Baby bonds and open doors offer more chances at prosperity, experts say

Financial inclusion is a key factor in helping underserved people accumulate wealth and has the power to narrow gender and racial gaps.

That’s the take-home message from a panel discussion at the FINRA’s Diversity Leadership Summit.

Darrick Hamilton

“The No. 1 indicator of economic well-being, besides health itself, is wealth — having the ability to accumulate assets so that one can have economic security and be self-determined in their life — that might be the most paramount indicator of financial inclusion,” said Darrick Hamilton, professor of economics and urban policy at The New School.

Geraldine Walsh, president of FINRA’s Investor Education Foundation, also took part in the discussion in which Ritta McLaughlin, director of investor education and community outreach at the FINRA Investor Education Foundation, moderated.

Lack of access to wealth is a perpetuating cycle that keeps people from participating in the market and from financial inclusion, the panelists said.

“It's as simple as ‘wealth begets more wealth.’ I'm using hyperbole, but that one critical ingredient is wealth. If you have no wealth, then inequality is basically locked in,” Hamilton said. “If you have no power and resources in that transaction, you are at the whim of a charity or you're vulnerable to exploitation.”

Walsh added that the deck can be stacked against those trying to change their own wealth situations.

Geraldine Walsh.

“There's so many ways to run afoul of the rules, and it's like there's this bizarre codebook that you have to know in order to be able to survive and thrive. All of that leads to an inability to be able to accumulate assets,” she said.

In terms of policy solutions, Hamilton said baby bonds, child trust accounts that ensure access to capital as a young adult, have gotten a lot of attention.

“These policies are aimed at ensuring that people have a base level of resources so that they're not vulnerable to the whims of charity or being exploited,” he said. “Setting up a base level of resources so that people can engage is the right way. … It ensures everybody has a birthright to capital when they become a young adult, to start engaging the financial system.”

Walsh said the wage gap, as well as lack of childcare and transportation, is a barrier to accumulating assets.

“Being able to address those kinds of barriers at the provider level is something that can make a big difference,” Walsh said.

Financial inclusion should be a goal because “it's the right thing to do,” Hamilton said.

“It's immoral if people have no pathways for economic mobility. That in and of itself is valuable and useful. We can have other reasons as well. When people are vibrant and thriving, that leads to a dynamic economy writ large,” he said.

Financial institutions should focus on how to change behavior, Walsh said, pointing to a FINRA collaboration with United Way Worldwide and other nonprofit organizations that prioritizes financial wellness at work.

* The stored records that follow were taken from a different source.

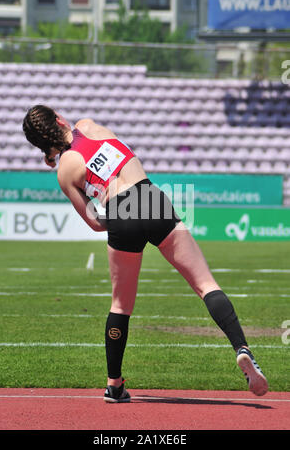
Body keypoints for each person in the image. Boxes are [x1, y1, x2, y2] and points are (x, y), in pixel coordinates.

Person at [22, 105, 268, 402]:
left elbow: (93, 222)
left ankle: (114, 385)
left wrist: (56, 158)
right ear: (59, 119)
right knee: (205, 285)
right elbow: (84, 140)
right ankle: (242, 348)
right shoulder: (88, 124)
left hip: (119, 212)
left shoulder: (64, 171)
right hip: (150, 197)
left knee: (121, 305)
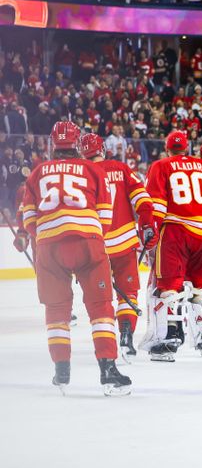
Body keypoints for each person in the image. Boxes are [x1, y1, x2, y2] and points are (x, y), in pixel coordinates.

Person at [20, 121, 131, 395]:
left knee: (56, 311)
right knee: (101, 308)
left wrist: (43, 236)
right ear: (76, 143)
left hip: (49, 248)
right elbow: (105, 211)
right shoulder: (93, 169)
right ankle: (107, 368)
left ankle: (61, 370)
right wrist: (93, 236)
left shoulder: (37, 172)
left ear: (54, 144)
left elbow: (29, 217)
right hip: (88, 243)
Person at [142, 131, 202, 361]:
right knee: (201, 286)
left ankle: (171, 337)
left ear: (168, 149)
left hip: (176, 231)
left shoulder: (161, 165)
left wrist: (150, 235)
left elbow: (155, 203)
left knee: (170, 286)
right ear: (188, 148)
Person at [79, 133, 155, 359]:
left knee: (100, 298)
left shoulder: (81, 172)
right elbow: (142, 198)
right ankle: (126, 338)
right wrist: (147, 224)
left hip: (94, 246)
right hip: (123, 242)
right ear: (102, 149)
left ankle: (105, 343)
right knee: (128, 292)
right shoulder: (120, 168)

“It's making available safe and affordable loans for people who don't have credit scores or who have pretty bad credit scores but tying their ability to get access to a loan — an emergency loan of $2,000 or $1,000 — they can get it straight from their employer through an arrangement with a credit union. That allows them not only to weather the financial storm that they're in and to get through the emergency, but to engage in saving behavior that then can lead to building their credit score,” Walsh said. “We should be experimenting more, and we should really be thinking about how financial institutions can use their corporate social responsibility and banks using their obligations under the CRA, to think about how they can give back to their communities in creative ways that really fosters inclusivity and fosters true behavior changing and saving.”

Well resourced corporations should develop proof of process and do the “right thing because it is the right thing,” Hamilton said.

“There has to be a role of the public sector, if we're going to have a moral economy, where people can truly be self-determining,” he said. “Take big chances, do things that governments — because of the political process or whatever — might not be doing, to demonstrate something that it can be scaled up but ultimately built into our political economy in a way that ensures that people have access, irrespective of decisions that a corporation may or may not make.”

Correction
A previous version erroneously reported that Walsh advocated for raising the minimum wage.